The Moldovan road has meanwhile been finalised, commission officials noted.

The Bulgarian public prosecutor's office was granted a €1.8 million computer system, but 37 work stations were not used but put in a store room instead, while Bulgarian border police are seemingly not very keen to use EU-funded four wheel-drive jeeps.

"The usual fleet of the [border police] is a Russian-built car, costing one third of the price of the car delivered under Phare and with cheaper spare parts," said the report.

A Romanian tourism development area was found to contain "an eyesore, an empty, degraded Olympic-size swimming pool," while a newly-built asylum centre was reported to have an occupancy rate of 7.6 percent.

No fraud

A commission spokeswoman reacted by saying that "the commission has already corrected a number of issues of the report," adding that a "majority" of unfinished projects had meanwhile been finalised while Bucharest and Sofia have boosted administrative capacity.

"It is important to stress that the report has not highlighted any cases of fraud," she said. "This shows that the authorities [in Romania and Bulgaria] have worked very efficiently to detect fraud."

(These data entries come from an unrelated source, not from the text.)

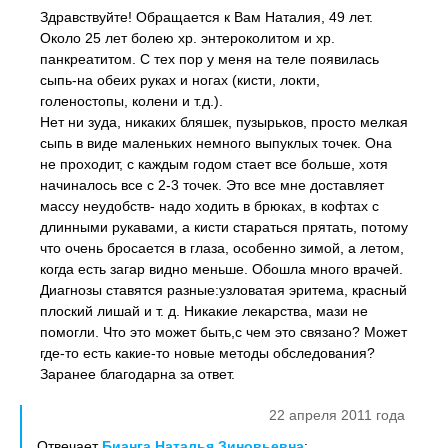
Здравствуйте! Обращается к Вам Наталия, 49 лет.
Около 25 лет болею хр. энтероколитом и хр.
панкреатитом. С тех пор у меня на теле появилась
сыпь-на обеих руках и ногах (кисти, локти,
голеностопы, колени и т.д.).
Нет ни зуда, никаких бляшек, пузырьков, просто мелкая
сыпь в виде маленьких немного выпуклых точек. Она
не проходит, с каждым годом стает все больше, хотя
начиналось все с 2-3 точек. Это все мне доставляет
массу неудобств- надо ходить в брюках, в кофтах с
длинными рукавами, а кисти стараться прятать, потому
что очень бросается в глаза, особенно зимой, а летом,
когда есть загар видно меньше. Обошла много врачей.
Диагнозы ставятся разные:узловатая эритема, красный
плоский лишай и т. д. Никакие лекарства, мази не
помогли. Что это может быть,с чем это связано? Может
где-то есть какие-то новые методы обследования?
Заранее благодарна за ответ.
22 апреля 2011 года
Отвечает
Бианга Наталья Зиновьевна
: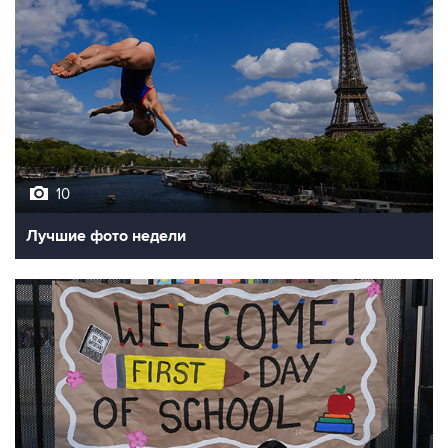
10
Лучшие фото недели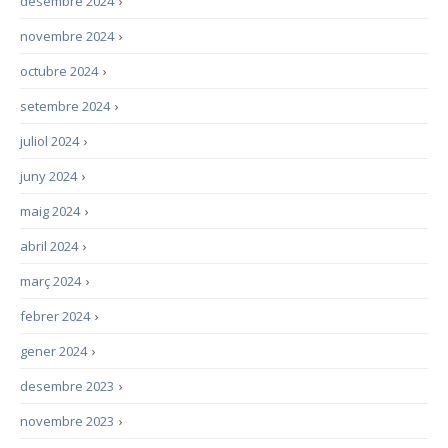
desembre 2024
›
novembre 2024
›
octubre 2024
›
setembre 2024
›
juliol 2024
›
juny 2024
›
maig 2024
›
abril 2024
›
març 2024
›
febrer 2024
›
gener 2024
›
desembre 2023
›
novembre 2023
›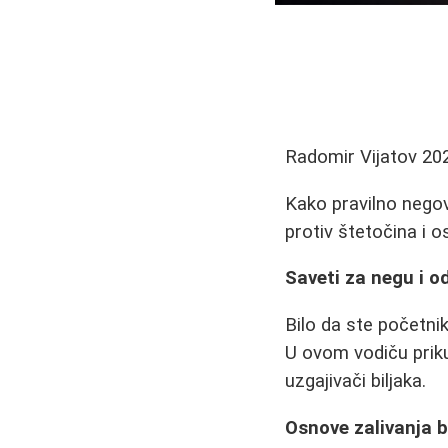
Radomir Vijatov
20
Kako pravilno negova
protiv štetočina i o
Saveti za negu i o
Bilo da ste početnik 
U ovom vodiču priku
uzgajivači biljaka.
Osnove zalivanja b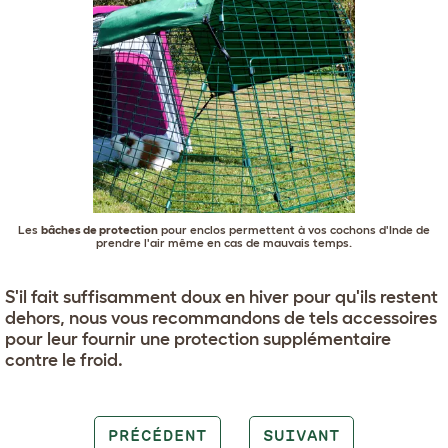
Les
bâches de protection
pour enclos permettent à vos cochons d'Inde de
prendre l'air même en cas de mauvais temps.
S'il fait suffisamment doux en hiver pour qu'ils restent
dehors, nous vous recommandons de tels accessoires
pour leur fournir une protection supplémentaire
contre le froid.
PRÉCÉDENT
SUIVANT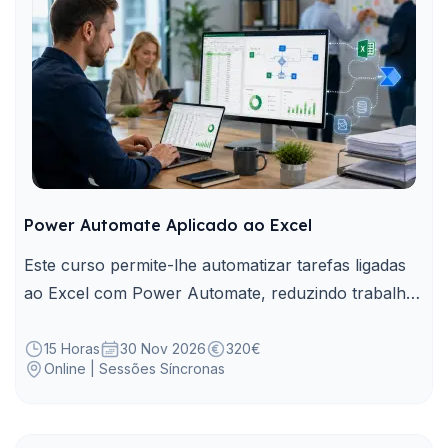
Power Automate Aplicado ao Excel
Este curso permite-lhe automatizar tarefas ligadas
ao Excel com Power Automate, reduzindo trabalho
manual e melhorando o controlo operacional.
15 Horas
30 Nov 2026
320€
Online | Sessões Síncronas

But Mr Engwirda warned that the commission's own pre-check on irregularities in Phare spending will disappear once Sofia and Bucharest enter the union and become eligible for structural funds without Brussels tutelage.

"They have to improve their own capacity and control so that no irregularities take place," he said.

Court officials expressed sympathy for one idea from the commission to temporarily exclude Romania and Bulgaria from EU subsidies if their administration is not in order before accession.

But Romanian and Bulgarian diplomats offered assurances that their countries are making "every effort" to be ready to absorb EU cash once they are in the union, with the commission expected to recommend a January 2007 entry date in a key autumn report.

The Phare revelations follow news in April that the commission's €450 million a year TACIS development programme for the post-Soviet region also wasted cash on badly planned projects.